PROBLEM TO SOLVE = Beneath this task are records; count how many lines include the string "Figure" and answer with that number alone.

SUPPLIED RECORDS =
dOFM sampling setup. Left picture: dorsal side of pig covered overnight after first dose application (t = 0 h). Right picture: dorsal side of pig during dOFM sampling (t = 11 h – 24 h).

--

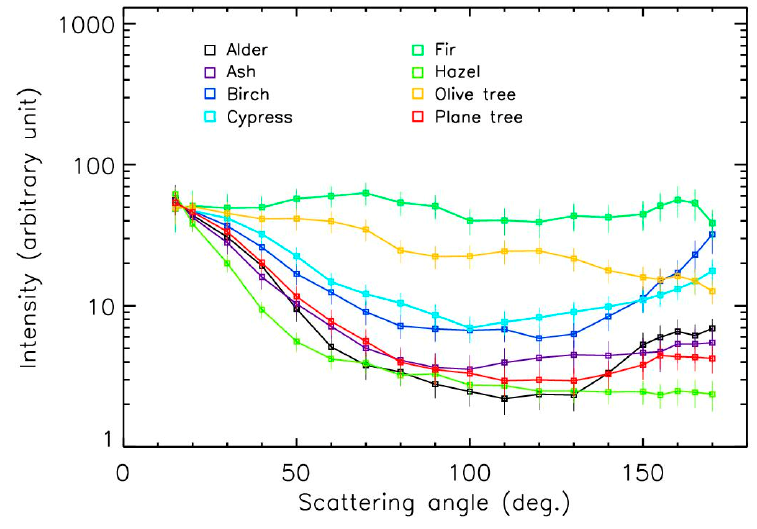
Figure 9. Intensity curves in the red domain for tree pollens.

==

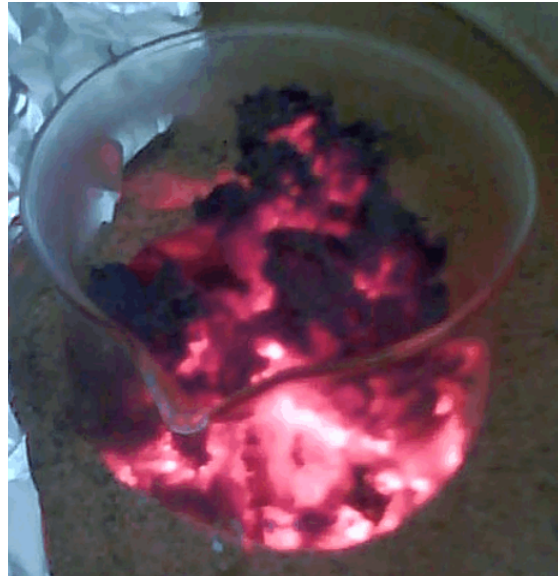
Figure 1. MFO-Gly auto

RESULT OF THIS EXERCISE = 2